The performance of the pilot program will continue to be monitored by the IMTIP staff and a research report documenting the complete evaluation will be prepared and released once the pilot period has concluded and all of the data has been analyzed.
Preliminary reports from the PNs in the pilot study have also revealed some of the challenges to working in a mobile integrated healthcare delivery environment.
PNs must learn to quickly identify patient needs and be able to match these to the types of services available in the community. However, many communities may not have service organizations able to provide the type or quantity of services needed. For example, appropriate outpatient or inpatient mental health services may not be available, or primary care practices may have long waiting lists, especially in smaller communities or rural areas.
Integrated care requires a minimum level of local services as well as a high level of cooperation from all service providers. In many areas these services may not yet be available, and providers may just be beginning to develop the level of collaboration that will be needed to serve clients in a fully integrated healthcare environment.
The lack of health literacy among large segments of the population also remains a significant challenge. Far too many individuals lack any understanding of the dire implications of inappropriate EMS use. They prefer the quick solution of EMS transport and ED treatment to riding on public transit, making appointments with primary care physicians, or sitting in line waiting for services at outpatient urgent-care facilities. The message of the “9-1-1 quick fix” is inadvertently promoted through TV and news stories, and some ED billboards even advertise short wait times. It will require a substantial health education effort to reverse these attitudes, and educate frequent 9-1-1 users to the true costs of inappropriate EMS use.

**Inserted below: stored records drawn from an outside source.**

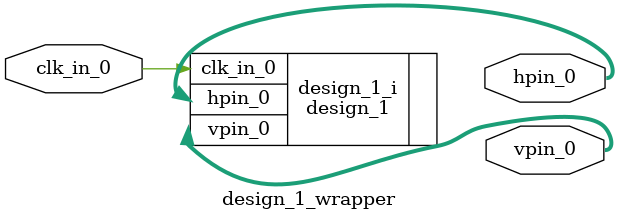
<source format=v>
`timescale 1 ps / 1 ps

module design_1_wrapper
   (clk_in_0,
    hpin_0,
    vpin_0);
  input clk_in_0;
  output [7:0]hpin_0;
  output [3:0]vpin_0;

  wire clk_in_0;
  wire [7:0]hpin_0;
  wire [3:0]vpin_0;

  design_1 design_1_i
       (.clk_in_0(clk_in_0),
        .hpin_0(hpin_0),
        .vpin_0(vpin_0));
endmodule

</source>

Evidence from these pilot projects—as well as the documented success of similar programs— suggests EMS agencies don’t need to wait for national-level policy changes to adapt the way they provide services and improve their financial bottom line. PN programs can provide an opportunity to avoid financial losses from non-reimbursable 9-1-1 calls while improving patient welfare.

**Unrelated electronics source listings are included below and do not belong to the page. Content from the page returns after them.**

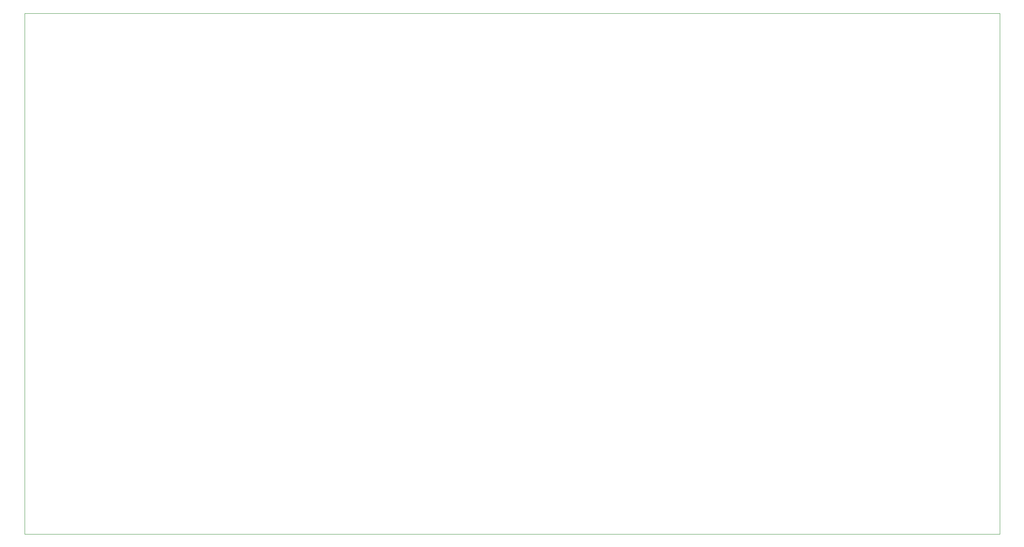
<source format=gbr>
G04*
G04 #@! TF.GenerationSoftware,Altium Limited,Altium Designer,22.4.2 (48)*
G04*
G04 Layer_Color=0*
%FSLAX25Y25*%
%MOIN*%
G70*
G04*
G04 #@! TF.SameCoordinates,2DCEC4E4-29E6-4739-8FF7-65C193B2F985*
G04*
G04*
G04 #@! TF.FilePolarity,Positive*
G04*
G01*
G75*
%ADD172C,0.00100*%
D172*
X0Y0D02*
X805000D01*
Y430000D01*
X0D01*
Y0D01*
M02*

</source>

By leveraging collaboration of service providers in their communities, EMS agencies can alter traditional “siloed” models of healthcare and capture “opportunities for enhanced access, improved diagnosis, patient follow-up and compliance, and enhanced quality of care and patient satisfaction.”4
1. U.S. Departments of Health and Human Services and Transportation. Innovation opportunities in EMS [white paper]. National Highway Traffic Safety Administration. Retrieved Nov. 23, 2015, from www.ems.gov/innovation.htm.

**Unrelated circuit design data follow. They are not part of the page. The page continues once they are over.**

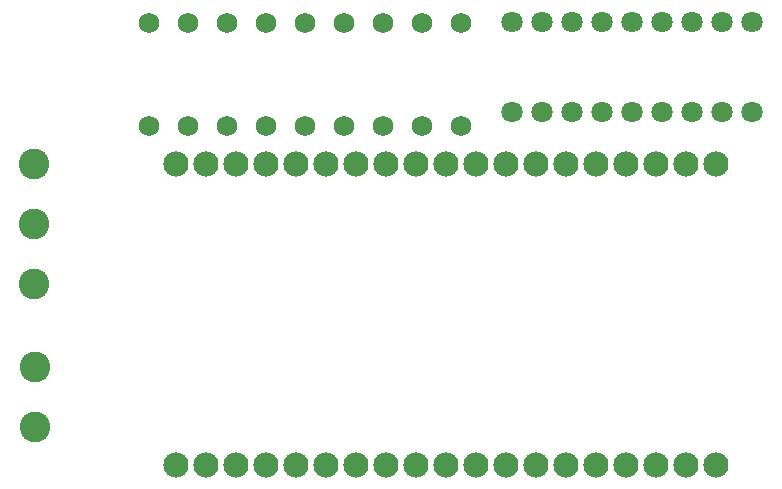
<source format=gts>
G04 Layer: TopSolderMaskLayer*
G04 EasyEDA v6.4.5, 2020-09-15T17:45:32--6:00*
G04 ee41db2f30d448a8b63ff783f68df95d,ded4796badf941d083ba3d0fd9e507c2,10*
G04 Gerber Generator version 0.2*
G04 Scale: 100 percent, Rotated: No, Reflected: No *
G04 Dimensions in millimeters *
G04 leading zeros omitted , absolute positions ,3 integer and 3 decimal *
%FSLAX33Y33*%
%MOMM*%
G90*
G71D02*

%ADD23C,1.803197*%
%ADD24C,2.133600*%
%ADD25C,1.727200*%
%ADD26C,2.603195*%

%LPD*%
G54D23*
G01X47371Y32893D03*
G01X49911Y32893D03*
G01X62611Y32893D03*
G01X65151Y32893D03*
G01X52451Y32893D03*
G01X54991Y32893D03*
G01X60071Y32893D03*
G01X57531Y32893D03*
G01X67691Y32893D03*
G01X67691Y40513D03*
G01X65151Y40513D03*
G01X62611Y40513D03*
G01X60071Y40513D03*
G01X57531Y40513D03*
G01X54991Y40513D03*
G01X52451Y40513D03*
G01X49911Y40513D03*
G01X47371Y40513D03*
G54D24*
G01X18844Y3018D03*
G01X21384Y3018D03*
G01X23924Y3018D03*
G01X26464Y3018D03*
G01X29004Y3018D03*
G01X31544Y3018D03*
G01X34084Y3018D03*
G01X36624Y3018D03*
G01X39164Y3018D03*
G01X41704Y3018D03*
G01X44244Y3018D03*
G01X46784Y3018D03*
G01X49324Y3018D03*
G01X51864Y3018D03*
G01X54404Y3018D03*
G01X56944Y3018D03*
G01X59484Y3018D03*
G01X62024Y3018D03*
G01X64564Y3018D03*
G01X18844Y28461D03*
G01X21384Y28461D03*
G01X23924Y28461D03*
G01X26464Y28461D03*
G01X29004Y28461D03*
G01X31544Y28461D03*
G01X34084Y28461D03*
G01X36624Y28461D03*
G01X39164Y28461D03*
G01X41704Y28461D03*
G01X44244Y28461D03*
G01X46784Y28461D03*
G01X49324Y28461D03*
G01X51864Y28461D03*
G01X54404Y28461D03*
G01X56944Y28461D03*
G01X59484Y28461D03*
G01X62024Y28461D03*
G01X64564Y28461D03*
G54D25*
G01X43053Y40417D03*
G01X43053Y31717D03*
G01X39751Y31717D03*
G01X39751Y40418D03*
G01X33147Y31717D03*
G01X33147Y40418D03*
G01X29845Y31717D03*
G01X29845Y40418D03*
G01X23241Y31717D03*
G01X23241Y40418D03*
G01X19939Y31717D03*
G01X19939Y40418D03*
G01X36449Y31717D03*
G01X36449Y40418D03*
G01X26543Y31717D03*
G01X26543Y40418D03*
G01X16637Y31717D03*
G01X16637Y40418D03*
G54D26*
G01X6858Y28448D03*
G01X6858Y23368D03*
G01X6858Y18288D03*
G01X6985Y11303D03*
G01X6985Y6223D03*
M00*
M02*

</source>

2. Kincaid C. (March 27, 2013.) Navigating Patients Through Healthcare: Transitioning from static to mobile healthcare agencies. JEMS. Retrieved Nov. 23, 2015, from www.jems.com/article/administration-and-leadership/navigating-patients-through-healthcare.
3. Fischer SM, Sauaia A, Kutner JS. Patient navigation: A culturally competent strategy to address disparities in palliative care. J Palliat Med. 2007;10(5):1023–1028.
4. Institute of Medicine. (June 13, 2006.) Future of emergency care: EMS at the crossroads. Retrieved Nov. 23, 2015, from www.iom.edu/Reports/2006/Emergency-Medical-Services-At-the-Crossroads.aspx.